5) Web pages located at multiple IP addresses, but logically the same site
In some cases, a collection of Web pages are distributed over multiple IP addresses, but the intention of the Web site provider is to have the Web site consumer view these multiple IP addresses as one logical site.
Example: Most of the Web pages associated with various projects underway in the OCLC Office of Research are mounted on 18.104.22.168. However, some projects have their Web pages mounted on 22.214.171.124. There is no intent to make any distinction between the projects based on IP address location, and the multiple locations are essentially invisible to the Web site viewer.
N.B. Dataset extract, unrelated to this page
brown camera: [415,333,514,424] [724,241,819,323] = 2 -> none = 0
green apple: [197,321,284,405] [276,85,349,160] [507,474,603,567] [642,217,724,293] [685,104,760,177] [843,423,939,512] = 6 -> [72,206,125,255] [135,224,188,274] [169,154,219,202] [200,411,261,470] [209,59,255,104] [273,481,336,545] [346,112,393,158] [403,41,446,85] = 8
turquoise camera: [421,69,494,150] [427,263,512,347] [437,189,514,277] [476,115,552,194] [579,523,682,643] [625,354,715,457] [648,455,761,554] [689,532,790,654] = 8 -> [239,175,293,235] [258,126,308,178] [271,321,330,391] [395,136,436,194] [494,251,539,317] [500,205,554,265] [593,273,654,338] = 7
Recommendation: Although this solution is not ideal from an information standpoint, in the interest of consistency it is best to treat pages located at another IP address as a separate Web site, even though the intent may have been to create a seamless integration of the Web pages located at multiple IP addresses. It is too difficult to establish consistent criteria for determining when a link to another IP address should be treated as internal or external to the site in question. In the extreme, the "linked" nature of the Web opens the door for an argument that the Web itself is one grand Web site.
6) Web pages located at an IP address have no common theme apart from shared location
It is likely that this case will only be encountered rarely; however, should the case arise, the physical definition should take precedence over information concerns.
7) Two collections of Web pages share the same IP address and domain name, but are located on different ports
TCP/IP permits the simultaneous availability of multiple Internet services on the same machine, or even multiple instances of the same Internet service.
Recommendation: Despite their shared IP address and domain name, the different port numbers are sufficient to distinguish the two collections as separate Web sites.
In the cases described above where modifications are made to a strict interpretation of the physical definition in order to account for information (content-related) issues, the purpose is generally to bring the Web site definition in line with the perspective of the Web site consumer. Of course, Web site consumers, or parties mainly interested in Web site content, are not the only users of Web characterization data. Other parties, such as Web site suppliers or Web infrastructure providers are also important users of this kind of data (see J. Meadows 1/5/99 message on the mailing list). It may be that some parties are interested in more detailed breakdowns of HTTP activity across the Internet (for example, how many IP addresses respond to HTTP connection attempts). It is suggested that in these cases, a different set of terms be used.
Most of the cases described were in fact encountered in the OCLC Web Characterization Project's Web sample. In this sense, these cases are not theoretical, but are real-world phenomena which must be treated when analyzing Web data.
An important issue associated with the cases described above is how to identify them in practice. Methods for identifying some of these cases are described in " A Methodology for Sampling the World Wide Web".
Identifying the other cases is a topic for further research.